Pedro Martínez Sáez de Ubago. El ministro de Economía y Competitividad, Luis de Guindos, ha anunciado este martes que el Gobierno trabaja en una Ley para agilizar la apertura de pequeños establecimientos comerciales a través de la supresión de la licencia de apertura y obra, así como en una línea ICO para este sector. Asimismo, ha anunciado que el Gobierno quiere impulsar la unidad de mercado, para que cualquier producto se pueda comercializar del mismo modo en toda España.
Sin embargo, desde que se divulgara la obra de Marx, parece algo universalmente admitido que la industria, como las otras formas de riqueza, se va concentrando gradualmente en un número de manos cada vez menor. Y esta idea podría deducirse del contexto de la actual crisis económica, donde la política gubernamental está casi forzando las fusiones bancarias, mientras que son cientos la pequeñas empresas que se ven abocadas a cerrar y miles los autónomos que pasan de cotizar a la seguridad social a, en el mejor de los casos, engrosar las clases pasivas si llegan a percibir algún subsidio de desempleo.
Podría, por consiguiente, creerse que la actual coyuntura económica viene a dar la razón al mencionado teórico del socialismo, aunque no falten, afortunadamente, y en ellas conviene centrar la atención, otras reacciones del mercado que vienen a desmentir, cuando menos, parte de la argumentación del prolífico autor de “El capital” (1867) y coautor del “Manifiesto del Partido Comunista” (1848) que en 1841 se doctoró con la tesis “Diferencias entre la filosofía natural de Demócrito y la filosofía natural de Epicuro”.
Si en el mundo occidental, sea en América, sea en nuestra vieja Europa, es evidente la preponderancia que adquieren en nuestra vida cotidiana, en parte por las imposiciones de una vida moderna en que ambos cónyuges trabajan y la compra diaria resulta más incómoda que llenar semanalmente nuestros congeladores de cosas crudas o precocinadas, los hipermercados, grandes superficies y similares fijan precios, a veces a costa de asumir pérdidas calculadas, o jornadas laborales, contra los que muy poco pueden hacer, en teoría, los pequeños negocios familiares.

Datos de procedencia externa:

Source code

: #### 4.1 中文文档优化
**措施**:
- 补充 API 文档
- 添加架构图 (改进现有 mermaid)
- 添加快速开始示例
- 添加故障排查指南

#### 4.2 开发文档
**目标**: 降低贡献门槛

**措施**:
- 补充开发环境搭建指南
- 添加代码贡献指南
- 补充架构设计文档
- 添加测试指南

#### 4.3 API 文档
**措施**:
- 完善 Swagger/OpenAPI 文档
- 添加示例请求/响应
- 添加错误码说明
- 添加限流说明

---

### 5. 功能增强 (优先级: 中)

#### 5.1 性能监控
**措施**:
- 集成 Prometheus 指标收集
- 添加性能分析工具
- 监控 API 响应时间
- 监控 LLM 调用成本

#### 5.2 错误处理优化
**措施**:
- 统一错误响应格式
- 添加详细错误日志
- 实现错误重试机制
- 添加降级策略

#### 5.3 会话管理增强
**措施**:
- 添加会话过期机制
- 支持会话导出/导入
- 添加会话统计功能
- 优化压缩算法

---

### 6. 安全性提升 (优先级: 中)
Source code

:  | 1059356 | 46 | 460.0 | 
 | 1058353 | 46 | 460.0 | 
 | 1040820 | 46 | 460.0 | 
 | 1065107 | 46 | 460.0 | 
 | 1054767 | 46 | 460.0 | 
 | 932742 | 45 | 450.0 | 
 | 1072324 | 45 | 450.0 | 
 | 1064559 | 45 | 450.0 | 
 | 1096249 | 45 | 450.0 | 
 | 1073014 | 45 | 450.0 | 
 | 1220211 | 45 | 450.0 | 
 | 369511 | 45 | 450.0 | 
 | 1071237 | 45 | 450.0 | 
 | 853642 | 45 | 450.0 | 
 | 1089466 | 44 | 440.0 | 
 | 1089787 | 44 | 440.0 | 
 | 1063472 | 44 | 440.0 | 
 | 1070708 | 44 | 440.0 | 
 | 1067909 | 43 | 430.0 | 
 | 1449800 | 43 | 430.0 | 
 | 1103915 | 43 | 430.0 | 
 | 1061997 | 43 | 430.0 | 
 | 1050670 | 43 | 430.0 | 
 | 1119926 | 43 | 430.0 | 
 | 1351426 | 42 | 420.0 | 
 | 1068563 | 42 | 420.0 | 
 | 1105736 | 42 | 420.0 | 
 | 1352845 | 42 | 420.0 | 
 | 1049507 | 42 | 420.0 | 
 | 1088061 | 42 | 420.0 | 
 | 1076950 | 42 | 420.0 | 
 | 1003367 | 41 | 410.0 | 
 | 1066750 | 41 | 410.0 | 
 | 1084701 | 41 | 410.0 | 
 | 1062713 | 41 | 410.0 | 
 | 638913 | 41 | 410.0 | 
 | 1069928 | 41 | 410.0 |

Así, pasear por las calles de nuestras ciudades y ver que los locales donde nuestros padres se encargaban los trajes o nuestras abuelas compraban la levadura de aquellos bizcochos se traspasan o han sido ocupados por alguna franquicia internacional, es un espectáculo que, por cotidiano que resulte, no nos termina por dejar indiferentes.
Con todo y pese a las apariencias, me resisto a entonar aún el réquiem por un pequeño comercio que considero muy distante de su fin. Si la gran superficie dispensa los artículos corrientes, no puede adaptarse al ritmo que podemos marcar los consumidores sencillos, mantener sin doblegarnos a las modas nuestros gustos personales o requerir objetos peculiares cuya dispensa puede permitirse ignorar el mayorista, pero cuya satisfacción puede suponer la supervivencia o el éxito incluso del comercio detallista.
Los empleados de los grandes centros, que son cambiados con regularidad por éstos a fin de que no adquieran derechos laborales, nunca llegarán a aprender cómo nos gusta que nos limpien la pescadilla, si el plátano lo preferimos verde o maduro, si preferimos la carrillera a la babilla para los guisos o por qué, cambiando el grosor del tejido o la suela con las estaciones, no cambiamos el color, ni el modelo de la camisa o los zapatos según los dictados de Cibeles.
Ahí, en la satisfacción de nuestras pequeñas premuras, de nuestros atavismos o de nuestros arraigados caprichitos, es en donde el detallista, el humilde tendero de la esquina, el veterano que sabe qué compraría nuestra madre o mujer que accidentalmente nos manda de improvisado recadero, puede satisfacer una demanda que no decrece y que le dará un goteo de trabajo e ingresos, porque implica un trato personal y una proximidad que nunca se satisfarán desde los sillones de administración de las grandes sociedades, más afanadas en imponernos tendencias y crearnos necesidades que en el servicio que implica atendernos realmente.
Daniel Defoe escribió que “Un comerciante honrado es el mejor caballero de la nación”. Quizá, en los actuales momentos de crisis que tanto daño están haciendo a estos pequeños caballeros, debamos dedicar un poco de nuestro tiempo a servirles de escuderos, visitando un poco más sus establecimientos y algo menos nuestros congeladores. Quizá también nosotros nos enriquezcamos conociendo más al vecindario y tengamos ocasión de observar que las conversaciones de las colas del ultramarinos pueden ser más enjundiosas que los insustanciales partes meteorológicos de ascensor.